LaBruce stars in this vaguely autobiographical look at a triple-X star-director caught in the downward spiral of his career. Remarks Googie, the art-house auteur who’s either exploiting LaBruce or launching his comeback, “He was actually attempting to break down the whole subject-camera relationship… It was as if he was an existentialist trapped in a porno star’s body.” Well, almost.

Just as LaBruce’s scrawny, hangover aesthetics challenge the conventions of gay porn’s Wonder Bread desire, his newly adroit camera unsettles narrative assumptions. A dense weave of self-reflexive interviews, cynical vignettes, and outrageous cameos by “Kids In The Hall” Scott Thompson and drag goddess Vaginal Creme Davis – along with moments stolen almost verbatim from films like Fellini’s 8 1/2 and Perry’s Play It As It Lays – Super 8 1/2 still manages enough rude sex to keep the whole unruly narrative in your face.

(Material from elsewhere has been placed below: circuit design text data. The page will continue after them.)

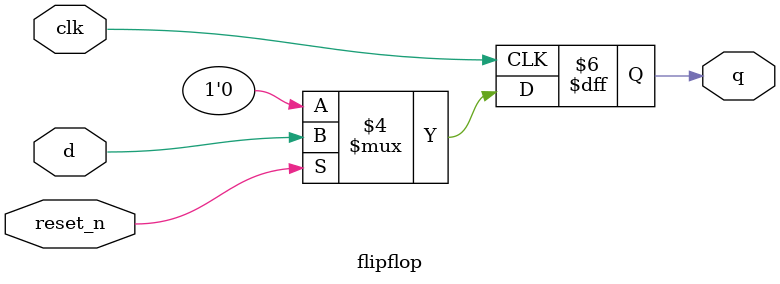
<source format=v>
`timescale 1ns / 1ps


module flipflop(
    input wire clk,
    input wire reset_n,
    input wire d,
    output reg q
    );
    
    always @(posedge clk) begin
        if (!reset_n)
            q <= 1'b0;
        else
            q <= d;
            
    end
endmodule

</source>
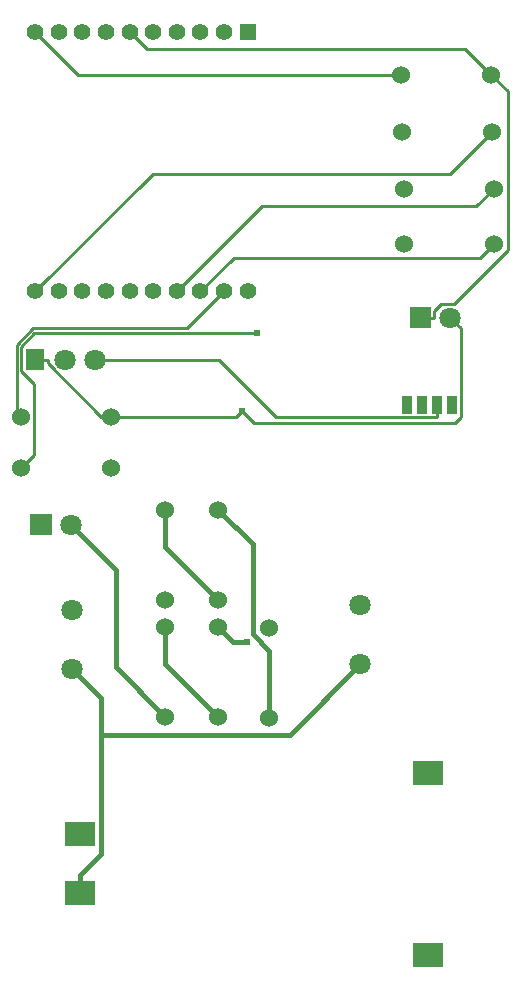
<source format=gbl>
G04 Layer: BottomLayer*
G04 EasyEDA v6.4.25, 2021-11-26T11:29:21--8:00*
G04 ba2494323d054017aa17e43c7504b7a8,82b849d010ff45bfbede6d5bbb018b0e,10*
G04 Gerber Generator version 0.2*
G04 Scale: 100 percent, Rotated: No, Reflected: No *
G04 Dimensions in millimeters *
G04 leading zeros omitted , absolute positions ,4 integer and 5 decimal *
%FSLAX45Y45*%
%MOMM*%

%ADD10C,0.2540*%
%ADD11C,0.4000*%
%ADD12C,0.6100*%
%ADD14C,1.4224*%
%ADD15R,1.4224X1.4224*%
%ADD16C,1.5240*%
%ADD17C,1.8000*%
%ADD20R,0.8890X1.6002*%

%LPD*%
D11*
X2872945Y4302452D02*
G01*
X2758747Y4302452D01*
X2628902Y4432297D01*
X2628902Y3670297D02*
G01*
X2184402Y4114797D01*
X2184402Y4432297D01*
X3060702Y3657597D02*
G01*
X3060702Y4228614D01*
X2922526Y4366790D01*
X2922526Y5129273D01*
X2628902Y5422897D01*
X2628902Y4660897D02*
G01*
X2184402Y5105397D01*
X2184402Y5422897D01*
X1640867Y3515535D02*
G01*
X1640867Y2504462D01*
X1463804Y2327399D01*
X1396011Y4075986D02*
G01*
X1640867Y3831130D01*
X1640867Y3515535D01*
X3834411Y4114086D02*
G01*
X3235860Y3515535D01*
X1640867Y3515535D01*
X1463804Y2175761D02*
G01*
X1463804Y2327399D01*
X2184402Y3670297D02*
G01*
X1766369Y4088330D01*
X1766369Y4913830D01*
X1384302Y5295897D01*
D10*
X2480312Y7269477D02*
G01*
X2760931Y7550096D01*
X4845001Y7550096D01*
X4965702Y7670797D01*
X4965702Y8140697D02*
G01*
X4816680Y7991675D01*
X3001850Y7991675D01*
X2279652Y7269477D01*
X4953002Y8623297D02*
G01*
X4597605Y8267900D01*
X2079195Y8267900D01*
X1080772Y7269477D01*
X4343402Y7048497D02*
G01*
X4461512Y7048497D01*
X4461512Y7048497D02*
G01*
X4461512Y7107577D01*
X4520542Y7166607D01*
X4625215Y7166607D01*
X5082644Y7624036D01*
X5082644Y8963555D01*
X4940302Y9105897D01*
X4940302Y9105897D02*
G01*
X4724631Y9321568D01*
X2028421Y9321568D01*
X1880872Y9469117D01*
X965202Y5778497D02*
G01*
X1071044Y5884339D01*
X1071044Y6489367D01*
X965202Y6595209D01*
X965202Y6803590D01*
X1075489Y6913877D01*
X2959254Y6913877D01*
X4483102Y6311897D02*
G01*
X4483102Y6203769D01*
X4483102Y6203769D02*
G01*
X3124354Y6203769D01*
X2635227Y6692897D01*
X1587502Y6692897D01*
X4178302Y9105897D02*
G01*
X1443992Y9105897D01*
X1080772Y9469117D01*
X2832661Y6257414D02*
G01*
X2933880Y6156195D01*
X4634029Y6156195D01*
X4682695Y6204861D01*
X4682695Y6963204D01*
X4597402Y7048497D01*
X1727202Y6210297D02*
G01*
X2785544Y6210297D01*
X2832661Y6257414D01*
X1079502Y6692897D02*
G01*
X1186360Y6692897D01*
X1186360Y6692897D02*
G01*
X1186360Y6666176D01*
X1642239Y6210297D01*
X1727202Y6210297D01*
X2680972Y7269477D02*
G01*
X2369543Y6958048D01*
X1061849Y6958048D01*
X924333Y6820532D01*
X924333Y6251166D01*
X965202Y6210297D01*
D14*
G01*
X1080770Y9469120D03*
G01*
X1281429Y9469120D03*
G01*
X1479550Y9469120D03*
G01*
X1680210Y9469120D03*
G01*
X1880870Y9469120D03*
G01*
X2081529Y9469120D03*
G01*
X2279650Y9469120D03*
G01*
X2480309Y9469120D03*
G01*
X2680970Y9469120D03*
D15*
G01*
X2881629Y9469120D03*
D14*
G01*
X1080770Y7269479D03*
G01*
X1281429Y7269479D03*
G01*
X1479550Y7269479D03*
G01*
X1680210Y7269479D03*
G01*
X1880870Y7269479D03*
G01*
X2081529Y7269479D03*
G01*
X2279650Y7269479D03*
G01*
X2480309Y7269479D03*
G01*
X2680970Y7269479D03*
G01*
X2881629Y7269479D03*
D16*
G01*
X965200Y6210300D03*
G01*
X1727200Y6210300D03*
D17*
G01*
X1384300Y5295900D03*
G36*
X1040300Y5385899D02*
G01*
X1220299Y5385899D01*
X1220299Y5205900D01*
X1040300Y5205900D01*
G37*
G01*
X4597400Y7048500D03*
G36*
X4253400Y7138499D02*
G01*
X4433399Y7138499D01*
X4433399Y6958500D01*
X4253400Y6958500D01*
G37*
G36*
X4276597Y3297173D02*
G01*
X4530597Y3297173D01*
X4530597Y3093973D01*
X4276597Y3093973D01*
G37*
G36*
X4276597Y1757426D02*
G01*
X4530597Y1757426D01*
X4530597Y1554226D01*
X4276597Y1554226D01*
G37*
G36*
X1336802Y2777236D02*
G01*
X1590802Y2777236D01*
X1590802Y2574036D01*
X1336802Y2574036D01*
G37*
G36*
X1336802Y2277363D02*
G01*
X1590802Y2277363D01*
X1590802Y2074163D01*
X1336802Y2074163D01*
G37*
D20*
G01*
X4483100Y6311900D03*
G01*
X4610100Y6311900D03*
G01*
X4356100Y6311900D03*
G01*
X4229100Y6311900D03*
D17*
G01*
X1587500Y6692900D03*
G01*
X1333500Y6692900D03*
G36*
X1000760Y6782899D02*
G01*
X1158239Y6782899D01*
X1158239Y6602900D01*
X1000760Y6602900D01*
G37*
G01*
X1396009Y4575987D03*
G01*
X1396009Y4075988D03*
G01*
X3834409Y4614087D03*
G01*
X3834409Y4114088D03*
D16*
G01*
X4178300Y9105900D03*
G01*
X4940300Y9105900D03*
G01*
X4191000Y8623300D03*
G01*
X4953000Y8623300D03*
G01*
X4203700Y8140700D03*
G01*
X4965700Y8140700D03*
G01*
X4203700Y7670800D03*
G01*
X4965700Y7670800D03*
G01*
X2184400Y5422900D03*
G01*
X2184400Y4660900D03*
G01*
X2628900Y5422900D03*
G01*
X2628900Y4660900D03*
G01*
X2184400Y4432300D03*
G01*
X2184400Y3670300D03*
G01*
X2628900Y4432300D03*
G01*
X2628900Y3670300D03*
G01*
X3060700Y4419600D03*
G01*
X3060700Y3657600D03*
G01*
X965200Y5778500D03*
G01*
X1727200Y5778500D03*
D12*
G01*
X2872943Y4302455D03*
G01*
X2959252Y6913879D03*
G01*
X2832658Y6257417D03*
M02*

</source>
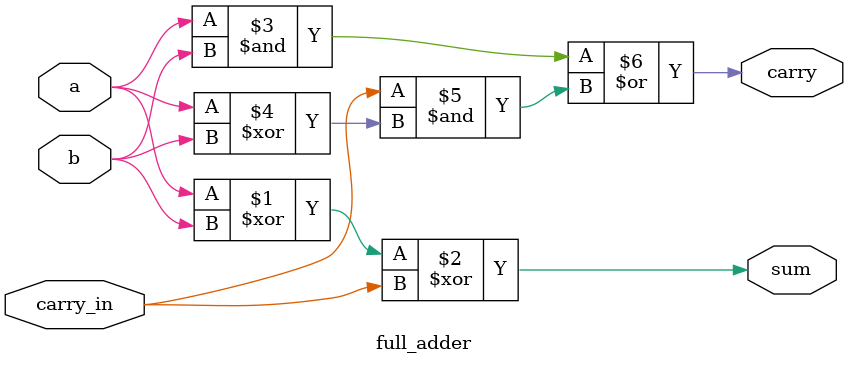
<source format=sv>
module top_module (
	input [3:0] x,
	input [3:0] y,
	output [4:0] sum
);

wire [3:0] carry;
wire [3:0] carry_out;

full_adder FA0(.a(x[0]), .b(y[0]), .carry_in(0), .sum(sum[0]), .carry(carry[0]));
full_adder FA1(.a(x[1]), .b(y[1]), .carry_in(carry[0]), .sum(sum[1]), .carry(carry[1]));
full_adder FA2(.a(x[2]), .b(y[2]), .carry_in(carry[1]), .sum(sum[2]), .carry(carry[2]));
full_adder FA3(.a(x[3]), .b(y[3]), .carry_in(carry[2]), .sum(sum[3]), .carry(carry[3]));

assign carry_out = carry[3];

endmodule
module full_adder (
	input a,
	input b,
	input carry_in,
	output sum,
	output carry
);

	assign sum = a ^ b ^ carry_in;
	assign carry = (a & b) | (carry_in & (a ^ b));

endmodule

</source>
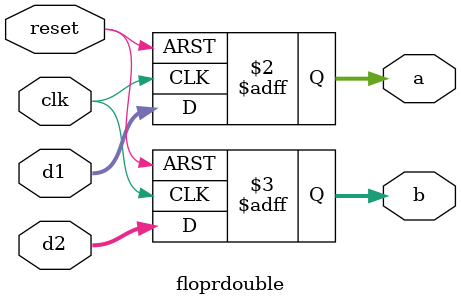
<source format=sv>
`timescale 1ns / 1ps


module floprdouble #(parameter WIDTH = 8)(
    input  logic clk, reset,
    input  logic [WIDTH-1 : 0] d1, d2,
    output logic [WIDTH-1 : 0] a, b
);
    always_ff @(posedge clk or posedge reset) begin
        if (reset) begin
            a <= 0;
            b <= 0; 
        end
        else begin
            a <= d1;
            b <= d2;
        end 
    end
endmodule

</source>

watch also: The Raspberry Reich (2004)

*Bruce LaBruce is a Toronto based filmmaker, writer, director, photographer, and artist. He began his career in the mid eighties making a series of short experimental super 8 films and co-editing a punk fanzine called J.D.s, which begat the queercore movement. He has directed and starred in three feature length movies, “No Skin Off My Ass” (1991), “Super 8 1/2” (1994), and “Hustler White” (1996). More recently he has directed two art/porn features, “Skin Flick” (2000)(hardcore version: “Skin Gang”) and “The Raspberry Reich” (2004)(hardcore version: “The Revolution Is My Boyfriend”), and the independent feature “Otto; or, Up with Dead People” (2008). After premiering at Sundance and Berlin, “The Raspberry Reich” took off on the international film festival circuit, playing at over 150 festivals, including the Istanbul, Guadalajara, and Rio de Janeiro International Film Festivals. He was also honoured with retrospectives at the end of ’05 at the Madrid and Hong Kong Gay and Lesbian Film Festivals. “Otto; or, Up with Dead People” also debuted at Sundance and Berlin and played at over 150 film festivals, culminating in a screening at MoMA in New York City in November of 2008. His new film, L.A. Zombie, starring French star Francois Sagat, premiered in competition at the Locarno International Film Festival in August, 2010. It will have it’s French premier at the L’Etrange Film Festival in Paris and its North American premier at the Toronto International Film Festival in Septemer. 2010. The hardcore version, L.A. Zombie Hardcore, will be released at Halloween, 2010.